Instruction »
Would you find each line in the entries below with the string "Playing" and copy it?
##############################
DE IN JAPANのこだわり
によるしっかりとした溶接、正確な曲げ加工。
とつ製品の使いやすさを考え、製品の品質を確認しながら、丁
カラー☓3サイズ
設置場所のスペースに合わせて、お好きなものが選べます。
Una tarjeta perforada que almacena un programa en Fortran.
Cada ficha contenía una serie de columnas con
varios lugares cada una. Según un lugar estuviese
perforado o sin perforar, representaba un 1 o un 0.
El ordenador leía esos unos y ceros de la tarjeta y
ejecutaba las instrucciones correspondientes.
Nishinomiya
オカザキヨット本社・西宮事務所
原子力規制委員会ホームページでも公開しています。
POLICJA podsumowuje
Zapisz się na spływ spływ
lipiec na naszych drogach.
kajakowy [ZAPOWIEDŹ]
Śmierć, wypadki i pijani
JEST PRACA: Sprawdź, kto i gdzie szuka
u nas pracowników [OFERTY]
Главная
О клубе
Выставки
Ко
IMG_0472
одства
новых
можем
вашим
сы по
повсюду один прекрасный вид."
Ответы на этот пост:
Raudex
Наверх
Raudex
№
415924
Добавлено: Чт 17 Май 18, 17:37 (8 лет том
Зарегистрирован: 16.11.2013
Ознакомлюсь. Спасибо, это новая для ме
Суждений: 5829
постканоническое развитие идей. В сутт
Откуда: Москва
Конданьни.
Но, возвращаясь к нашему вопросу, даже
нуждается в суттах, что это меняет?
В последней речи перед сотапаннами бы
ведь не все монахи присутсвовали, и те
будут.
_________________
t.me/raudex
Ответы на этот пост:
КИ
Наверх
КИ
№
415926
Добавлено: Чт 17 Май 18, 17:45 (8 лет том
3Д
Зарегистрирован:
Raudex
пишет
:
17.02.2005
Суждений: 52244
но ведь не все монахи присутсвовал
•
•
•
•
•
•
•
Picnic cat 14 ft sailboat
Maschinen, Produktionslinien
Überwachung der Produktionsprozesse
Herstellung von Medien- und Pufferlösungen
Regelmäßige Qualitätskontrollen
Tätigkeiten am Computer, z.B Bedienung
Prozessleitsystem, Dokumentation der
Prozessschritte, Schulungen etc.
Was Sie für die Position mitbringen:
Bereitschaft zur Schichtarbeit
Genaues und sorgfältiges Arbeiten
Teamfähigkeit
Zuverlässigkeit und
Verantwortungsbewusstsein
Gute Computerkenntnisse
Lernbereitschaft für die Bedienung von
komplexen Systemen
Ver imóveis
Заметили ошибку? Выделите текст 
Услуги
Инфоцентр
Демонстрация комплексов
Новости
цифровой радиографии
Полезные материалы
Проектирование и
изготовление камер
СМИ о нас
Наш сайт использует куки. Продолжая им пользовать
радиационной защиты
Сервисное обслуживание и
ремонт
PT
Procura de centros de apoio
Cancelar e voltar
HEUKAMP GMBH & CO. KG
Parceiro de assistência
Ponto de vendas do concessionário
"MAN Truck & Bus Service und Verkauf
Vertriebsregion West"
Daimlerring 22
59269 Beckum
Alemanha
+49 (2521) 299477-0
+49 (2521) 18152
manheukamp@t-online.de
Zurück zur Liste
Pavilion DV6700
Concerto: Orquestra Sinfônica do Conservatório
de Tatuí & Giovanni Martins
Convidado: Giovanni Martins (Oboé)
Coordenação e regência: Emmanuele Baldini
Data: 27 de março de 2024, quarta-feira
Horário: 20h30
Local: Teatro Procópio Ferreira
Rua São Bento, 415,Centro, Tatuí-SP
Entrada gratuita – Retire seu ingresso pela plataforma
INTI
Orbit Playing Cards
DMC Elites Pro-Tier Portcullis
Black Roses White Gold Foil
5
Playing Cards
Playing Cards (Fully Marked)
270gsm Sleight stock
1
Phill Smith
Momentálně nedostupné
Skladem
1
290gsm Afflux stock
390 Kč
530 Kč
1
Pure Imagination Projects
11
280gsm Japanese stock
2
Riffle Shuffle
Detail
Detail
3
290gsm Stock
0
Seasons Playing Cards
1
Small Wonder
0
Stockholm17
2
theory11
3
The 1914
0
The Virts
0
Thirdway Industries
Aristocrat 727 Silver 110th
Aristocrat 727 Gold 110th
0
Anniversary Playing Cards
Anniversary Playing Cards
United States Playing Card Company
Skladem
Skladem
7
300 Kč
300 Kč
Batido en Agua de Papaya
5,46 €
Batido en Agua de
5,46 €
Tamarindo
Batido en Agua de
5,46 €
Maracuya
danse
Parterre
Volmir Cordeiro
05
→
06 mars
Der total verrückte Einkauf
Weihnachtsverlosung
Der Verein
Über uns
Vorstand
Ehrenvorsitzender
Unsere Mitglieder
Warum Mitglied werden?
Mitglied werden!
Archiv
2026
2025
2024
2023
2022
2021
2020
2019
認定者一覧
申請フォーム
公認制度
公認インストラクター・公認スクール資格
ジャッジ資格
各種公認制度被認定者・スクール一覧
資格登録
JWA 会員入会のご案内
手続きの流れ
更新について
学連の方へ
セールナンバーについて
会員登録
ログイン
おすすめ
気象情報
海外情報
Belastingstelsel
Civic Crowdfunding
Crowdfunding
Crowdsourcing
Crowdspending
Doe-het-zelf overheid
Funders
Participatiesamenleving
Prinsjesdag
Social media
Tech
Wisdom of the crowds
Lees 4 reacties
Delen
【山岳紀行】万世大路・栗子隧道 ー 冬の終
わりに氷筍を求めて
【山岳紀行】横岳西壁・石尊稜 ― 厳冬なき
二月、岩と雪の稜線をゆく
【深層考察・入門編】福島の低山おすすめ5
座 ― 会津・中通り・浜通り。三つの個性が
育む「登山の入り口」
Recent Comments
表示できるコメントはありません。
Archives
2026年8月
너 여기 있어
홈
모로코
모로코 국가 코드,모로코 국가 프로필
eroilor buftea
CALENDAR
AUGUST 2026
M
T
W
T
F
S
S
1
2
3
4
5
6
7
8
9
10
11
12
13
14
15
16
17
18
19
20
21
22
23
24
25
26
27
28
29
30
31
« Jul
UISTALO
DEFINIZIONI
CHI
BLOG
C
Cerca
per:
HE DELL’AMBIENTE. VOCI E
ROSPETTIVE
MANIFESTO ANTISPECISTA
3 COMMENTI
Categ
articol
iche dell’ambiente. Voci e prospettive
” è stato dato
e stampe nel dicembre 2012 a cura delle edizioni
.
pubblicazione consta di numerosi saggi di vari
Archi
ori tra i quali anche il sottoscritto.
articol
##############################
Response area »
Orbit Playing Cards
Playing Cards
Playing Cards (Fully Marked)
Seasons Playing Cards
Anniversary Playing Cards
Anniversary Playing Cards
United States Playing Card Company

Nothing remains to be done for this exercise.